Passei algumas noites perdidas à porta de discotecas porque com alguma frequência (alguma) não me deixavam entrar. O porteiro das Vespas, a discoteca de moda no Funchal dos meus 16-17 anos era um mastodonte qualquer, para o qual éramos transparentes. O Luis "Baltazar", grande companheiro, e eu, tínhamos o costume de ir bater à porta só para o ouvirmos dizer que não entrávamos porque não éramos clientes habituais. A isto seguia-se um debate pouco filosófico sobre a contradição inerente às suas palavras e alguns comentários profundos sobre o que nos ia na alma. O cenário repetia-se com frequência ( alguma frequência).
Nos anos 70 abria em Nova Iorque o Studio 54. A discoteca era um sucesso brutal desde que o Mick Jagger oferecera à mulher uma festa privada para os seus 40 anos em que a Bianca apareceu na festa montada num cavalo branco, acompanhada por um negro vestido apenas com a pintura de um smoking.
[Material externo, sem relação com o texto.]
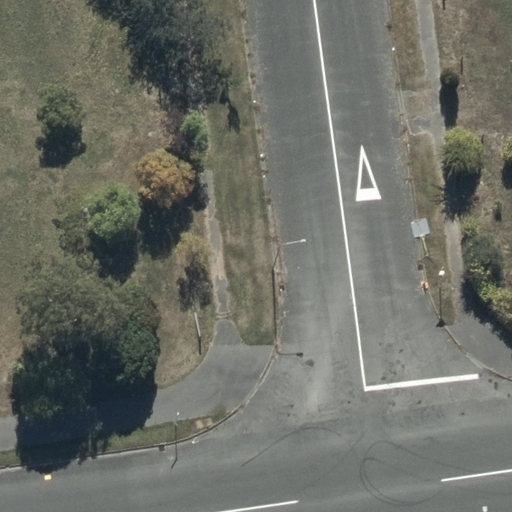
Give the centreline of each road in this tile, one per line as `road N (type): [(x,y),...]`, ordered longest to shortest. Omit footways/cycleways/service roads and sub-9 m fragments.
road 1 (unclassified): [(380,490),(319,0)]
road 2 (tertiary): [(227,511),(380,490)]
road 3 (tertiary): [(380,490),(511,471)]
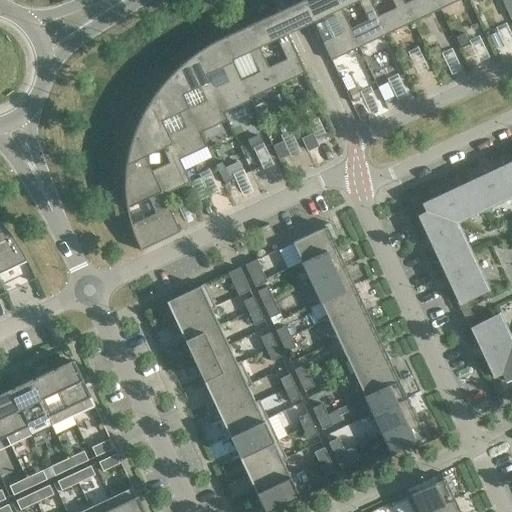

As filas à porta tornaram-se intermináveis e passar pelo porteiro era como um político passar à primeira pelo crivo do S Pedro na porta do Studiofinal. Selecção rigorosíssima. Tão rigorosa que os componentes dos Chic, aqueles do disco sound, foram barrados à entrada.
Daí nascia a musica Freak Out que todos dançámos em pistas menos grandiosas durante os anos 80. Diz mais ou menos isto:
Just come on down, two fifty four,
Find a spot out on the floor
Ah, freak out
Le freak, c'est chic
Freak out
Parece que versão original dizia f***-off em vez de freak out.
Olha,
eu também mandei muitas vezes o porteiro freak-out.....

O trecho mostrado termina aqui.